### Description of the task:
When the line containing "Please note the" is found in the data below, copy it and each line after it through the line containing "SUNI T 028 90454806", exactly and with no others.

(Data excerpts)
•••

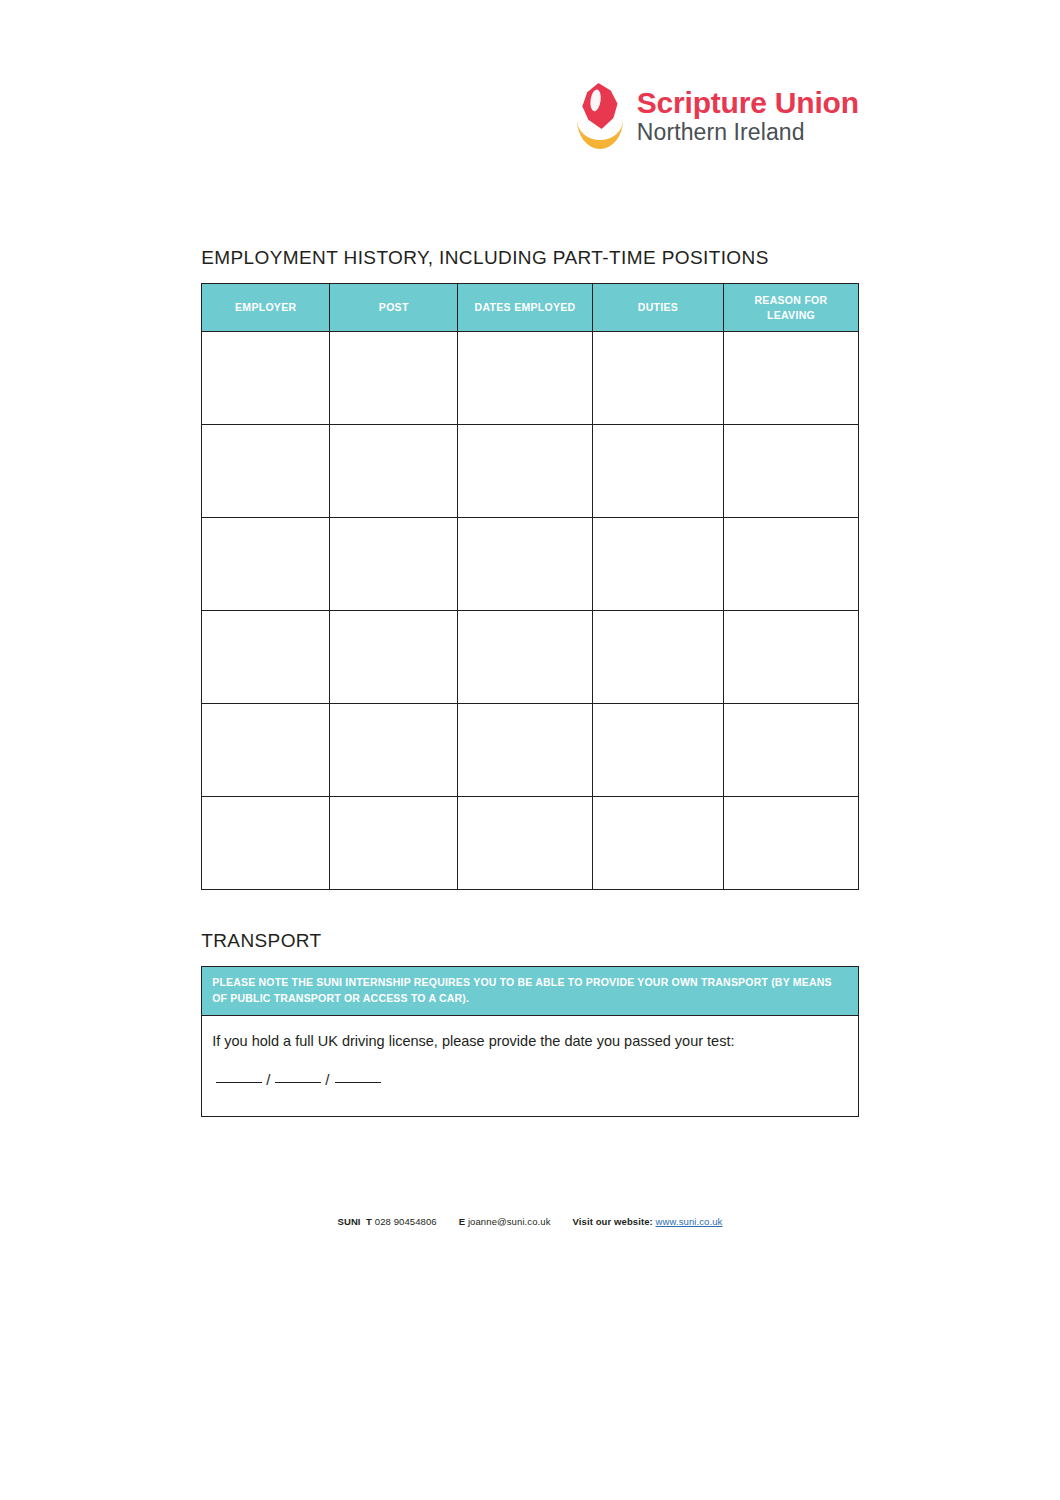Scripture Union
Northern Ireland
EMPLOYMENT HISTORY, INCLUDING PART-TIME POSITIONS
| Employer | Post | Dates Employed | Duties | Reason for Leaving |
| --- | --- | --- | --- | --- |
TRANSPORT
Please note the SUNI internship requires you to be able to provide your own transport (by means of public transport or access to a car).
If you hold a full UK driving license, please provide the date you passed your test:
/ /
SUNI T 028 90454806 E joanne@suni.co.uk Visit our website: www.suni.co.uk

•••

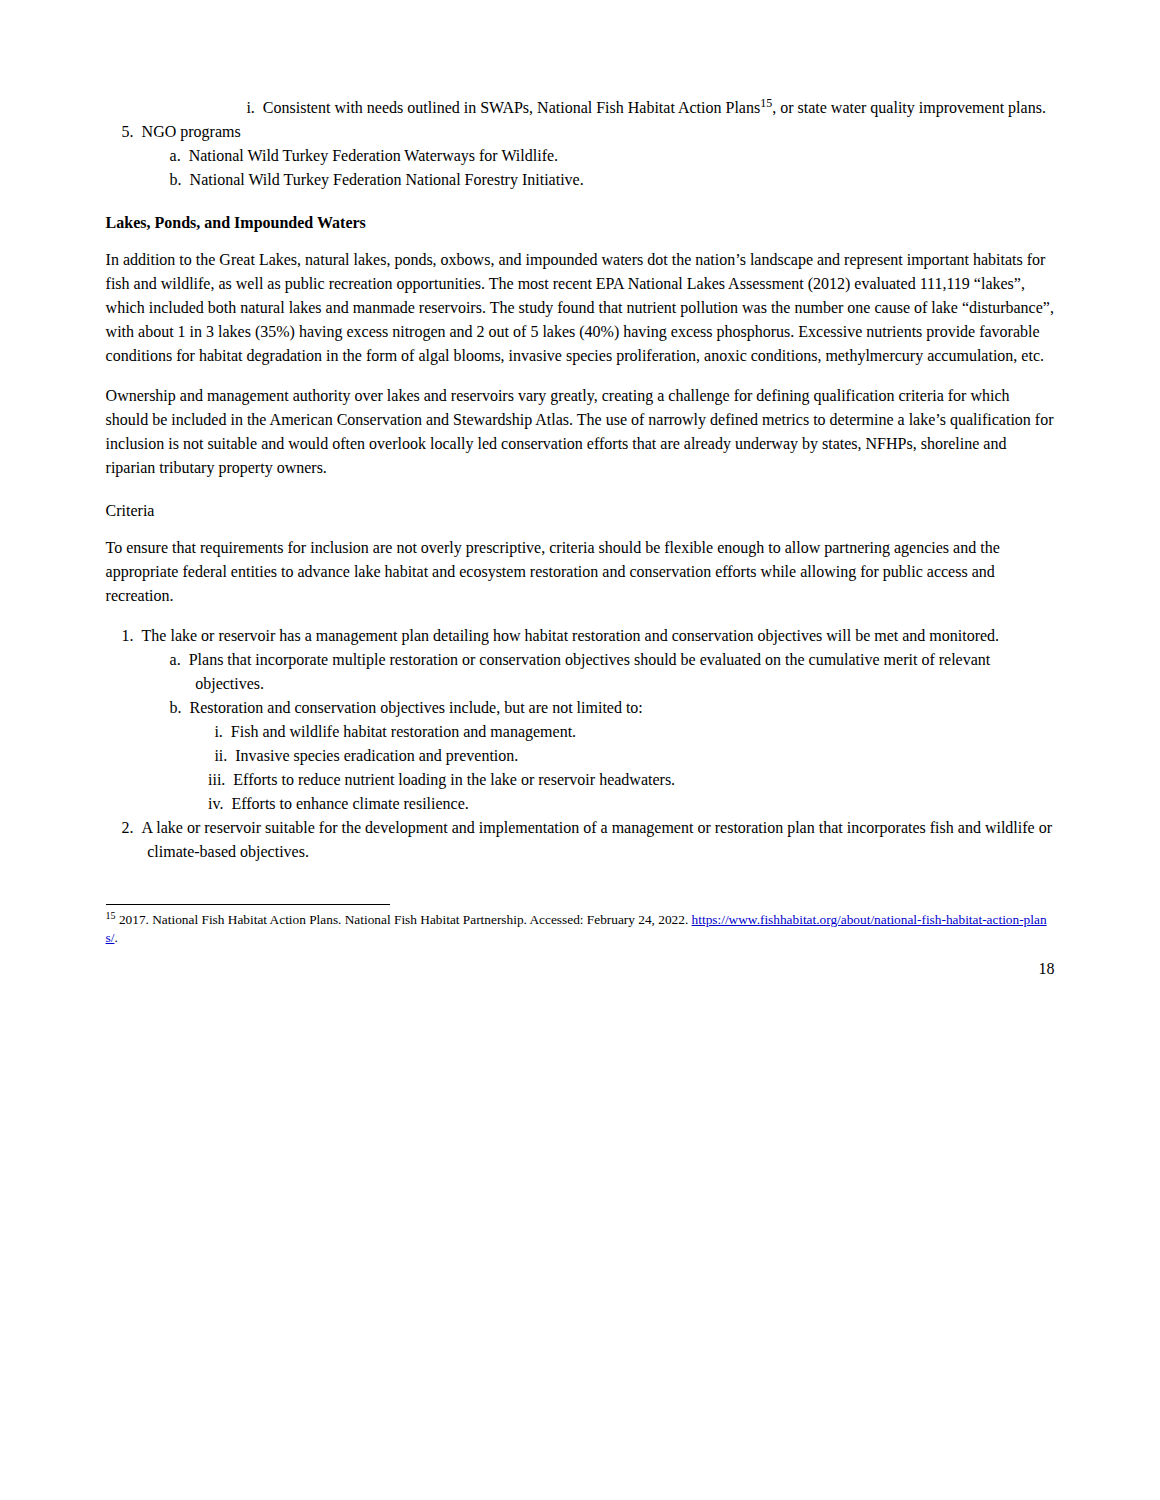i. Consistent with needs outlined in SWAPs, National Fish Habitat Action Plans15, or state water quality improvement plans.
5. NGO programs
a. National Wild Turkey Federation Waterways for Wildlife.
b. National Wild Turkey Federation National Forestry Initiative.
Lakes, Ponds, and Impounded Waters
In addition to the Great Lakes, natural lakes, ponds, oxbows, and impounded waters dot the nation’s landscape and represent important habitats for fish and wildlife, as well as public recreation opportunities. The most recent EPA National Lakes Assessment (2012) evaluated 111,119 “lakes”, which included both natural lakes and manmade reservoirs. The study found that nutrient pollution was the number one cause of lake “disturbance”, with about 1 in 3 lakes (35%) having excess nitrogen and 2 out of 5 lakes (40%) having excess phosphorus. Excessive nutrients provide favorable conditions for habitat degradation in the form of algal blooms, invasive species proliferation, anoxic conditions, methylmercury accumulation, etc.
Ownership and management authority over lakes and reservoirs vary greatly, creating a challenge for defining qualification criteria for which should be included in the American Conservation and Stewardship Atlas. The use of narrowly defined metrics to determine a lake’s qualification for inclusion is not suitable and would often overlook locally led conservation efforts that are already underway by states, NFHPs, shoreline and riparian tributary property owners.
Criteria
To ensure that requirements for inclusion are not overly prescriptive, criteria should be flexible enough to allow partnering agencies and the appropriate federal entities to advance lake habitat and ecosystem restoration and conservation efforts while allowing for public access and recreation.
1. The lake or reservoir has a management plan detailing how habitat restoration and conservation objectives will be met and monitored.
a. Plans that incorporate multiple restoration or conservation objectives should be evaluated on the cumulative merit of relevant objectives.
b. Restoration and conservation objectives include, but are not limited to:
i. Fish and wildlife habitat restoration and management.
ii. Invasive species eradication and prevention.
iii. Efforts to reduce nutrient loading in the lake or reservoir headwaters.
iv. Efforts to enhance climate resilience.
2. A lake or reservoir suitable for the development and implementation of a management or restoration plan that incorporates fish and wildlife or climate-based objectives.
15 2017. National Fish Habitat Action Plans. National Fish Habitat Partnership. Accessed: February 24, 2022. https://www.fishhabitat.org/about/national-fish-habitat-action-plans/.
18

•••

### Output of the exercise:
Please note the SUNI internship requires you to be able to provide your own transport (by means of public transport or access to a car).
If you hold a full UK driving license, please provide the date you passed your test:
/ /
SUNI T 028 90454806 E joanne@suni.co.uk Visit our website: www.suni.co.uk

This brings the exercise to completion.